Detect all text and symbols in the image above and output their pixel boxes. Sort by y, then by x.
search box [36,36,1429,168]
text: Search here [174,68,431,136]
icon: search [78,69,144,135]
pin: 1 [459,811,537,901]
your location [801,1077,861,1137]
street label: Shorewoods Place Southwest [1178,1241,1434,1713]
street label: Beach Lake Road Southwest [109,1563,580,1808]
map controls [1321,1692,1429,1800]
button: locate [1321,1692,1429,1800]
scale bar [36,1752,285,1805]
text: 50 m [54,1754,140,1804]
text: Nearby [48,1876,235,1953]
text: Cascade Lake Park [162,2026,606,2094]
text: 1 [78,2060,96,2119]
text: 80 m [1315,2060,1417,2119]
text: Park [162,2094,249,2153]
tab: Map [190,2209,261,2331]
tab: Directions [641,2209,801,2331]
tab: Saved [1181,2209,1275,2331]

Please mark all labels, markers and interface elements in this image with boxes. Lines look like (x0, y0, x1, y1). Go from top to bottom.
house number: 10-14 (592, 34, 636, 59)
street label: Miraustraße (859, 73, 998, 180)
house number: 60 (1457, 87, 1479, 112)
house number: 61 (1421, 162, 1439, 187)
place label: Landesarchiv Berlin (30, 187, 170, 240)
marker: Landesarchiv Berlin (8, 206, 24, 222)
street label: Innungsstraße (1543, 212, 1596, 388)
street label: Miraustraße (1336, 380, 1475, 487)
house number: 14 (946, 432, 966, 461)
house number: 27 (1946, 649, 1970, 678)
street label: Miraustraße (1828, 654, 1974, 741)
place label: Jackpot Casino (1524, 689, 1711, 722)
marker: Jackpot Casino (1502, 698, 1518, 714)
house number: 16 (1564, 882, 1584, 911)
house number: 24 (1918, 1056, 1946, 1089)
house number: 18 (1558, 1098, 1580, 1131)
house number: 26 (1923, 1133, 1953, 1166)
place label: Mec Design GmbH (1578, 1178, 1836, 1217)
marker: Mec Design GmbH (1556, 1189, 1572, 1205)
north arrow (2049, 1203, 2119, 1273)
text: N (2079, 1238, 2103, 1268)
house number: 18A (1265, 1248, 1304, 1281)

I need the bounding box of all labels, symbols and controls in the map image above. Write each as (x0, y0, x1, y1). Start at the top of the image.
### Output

+ + + + +

The answer should be an exact copy of the data.

Detect all text and symbols in the image above and output their pixel boxes. Sort by y, then by x.
search box [36,36,1429,168]
text: Search here [174,68,431,136]
icon: search [78,69,144,135]
pin: 1 [459,811,537,901]
your location [801,1077,861,1137]
street label: Shorewoods Place Southwest [1178,1241,1434,1713]
street label: Beach Lake Road Southwest [109,1563,580,1808]
map controls [1321,1692,1429,1800]
button: locate [1321,1692,1429,1800]
scale bar [36,1752,285,1805]
text: 50 m [54,1754,140,1804]
text: Nearby [48,1876,235,1953]
text: Cascade Lake Park [162,2026,606,2094]
text: 1 [78,2060,96,2119]
text: 80 m [1315,2060,1417,2119]
text: Park [162,2094,249,2153]
tab: Map [190,2209,261,2331]
tab: Directions [641,2209,801,2331]
tab: Saved [1181,2209,1275,2331]

Please mark all labels, markers and interface elements in this image with boxes. Lines look like (x0, y0, x1, y1). Go from top to bottom.
house number: 10-14 (592, 34, 636, 59)
street label: Miraustraße (859, 73, 998, 180)
house number: 60 (1457, 87, 1479, 112)
house number: 61 (1421, 162, 1439, 187)
place label: Landesarchiv Berlin (30, 187, 170, 240)
marker: Landesarchiv Berlin (8, 206, 24, 222)
street label: Innungsstraße (1543, 212, 1596, 388)
street label: Miraustraße (1336, 380, 1475, 487)
house number: 14 (946, 432, 966, 461)
house number: 27 (1946, 649, 1970, 678)
street label: Miraustraße (1828, 654, 1974, 741)
place label: Jackpot Casino (1524, 689, 1711, 722)
marker: Jackpot Casino (1502, 698, 1518, 714)
house number: 16 (1564, 882, 1584, 911)
house number: 24 (1918, 1056, 1946, 1089)
house number: 18 (1558, 1098, 1580, 1131)
house number: 26 (1923, 1133, 1953, 1166)
place label: Mec Design GmbH (1578, 1178, 1836, 1217)
marker: Mec Design GmbH (1556, 1189, 1572, 1205)
north arrow (2049, 1203, 2119, 1273)
text: N (2079, 1238, 2103, 1268)
house number: 18A (1265, 1248, 1304, 1281)

I need the bounding box of all labels, symbols and controls in the map image above. Write each as (x0, y0, x1, y1). Start at the top of the image.
### Output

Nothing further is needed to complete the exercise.